Voxilaprevir is a Direct-Acting Antiviral (DAA) medication used as part of combination therapy to treat chronic Hepatitis C, an infectious liver disease caused by infection with Hepatitis C Virus (HCV). Sofosbuvir/velpatasvir/voxilaprevir (Vosevi) is indicated for adult patients with chronic HCV without cirrhosis or with compensated cirrhosis who have (1) genotype 1 through 6 and have previously been treated with an NS5A inhibitor or (2) genotype 1a or 3 and have previously been treated with sofosbuvir without an NS5A inhibitor. Voxilaprevir exerts its antiviral action by reversibley binding and inhibiting the NS3/4A serine protease of Hepatitis C Virus (HCV). Following viral replication of HCV genetic material and translation into a single polypeptide, Nonstructural Protein 3 (NS3) and its activating cofactor Nonstructural Protein 4A (NS4A) are responsible for cleaving genetic material into the following structural and nonstructural proteins required for assembly into mature virus: NS3, NS4A, NS4B, NS5A, and NS5B. By inhibiting viral protease NS3/4A, voxilaprevir therefore prevents viral replication and function.

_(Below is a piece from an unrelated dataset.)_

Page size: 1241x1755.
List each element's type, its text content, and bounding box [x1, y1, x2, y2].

Velpatasvir (VEL; GS-5816) is an inhibitor of HCV NS5A protein, it demonstrated favourable in vitro and in vivo properties, including potent antiviral activity against hepatitis C virus genotypes 1 to 6 replicon, good metabolic stability, low systemic clearance, and adequate bioavailability and physicochemical properties to warrant clinical evaluation. Velpatasvir is used together with sofosbuvir in the treatment of hepatitis C infection of all six major genotypes. A once-daily, single-tablet, pangenotypic regimen comprising the HCV NS5B polymerase inhibitor sofosbuvir and the HCV NS5A inhibitor velpatasvir (sofosbuvir/ velpatasvir; Epclusa) has recently been approved for the treatment of adults with chronic HCV genotype 1, 2, 3, 4, 5 or 6 infection in the USA, EU and Canada.

Ledipasvir is an inhibitor of the Hepatitis C Virus (HCV) NS5A protein required for viral RNA replication and assembly of HCV virions. Approved in October 2014 by the FDA, ledipasvir and sofosbuvir (tradename Harvoni) are direct-acting antiviral agents indicated for the treatment of HCV genotype 1 with or without cirrhosis.

GS-9851 (formerly PSI 7851) is an orally available, second generation uridine nucleoside analog polymerase inhibitor of hepatitis C treatment. GS-9851 is a nucleotide prodrug of the nucleoside analog GS-331007 (formerly PSI-6206). GS-9851 potently inhibits HCV NS5B polymerase and has demonstrated pan-genotypic activity in vitro. Preclinical studies of GS-9851 demonstrated a favorable profile in terms of antiviral potency, distribution, and metabolism. GS-9851 is first hydrolyzed to the intermediate GS-566500 (formerly PSI-352707), which is then metabolized to either the inactive metabolite, GS-331007, or the monophosphate GS-606965 (formerly PSI-7411). Inside the hepatocyte, GS-606965 is further phosphorylated by a series of enzymatic steps to an active triphosphate metabolite, GS-461203 (formerly PSI-7409), that selectively inhibits recombinant NS5B. A first-time-in-human study demonstrated that GS-9851 (25 to 800 mg) is generally safe and well tolerated in patients chronically infected with HCV. GS-9851 has a pharmacokinetic profile consistent with once-daily dosing. Administration of GS-9851 led to significant reductions in plasma HCV RNA levels without the evolution of known resistance mutations.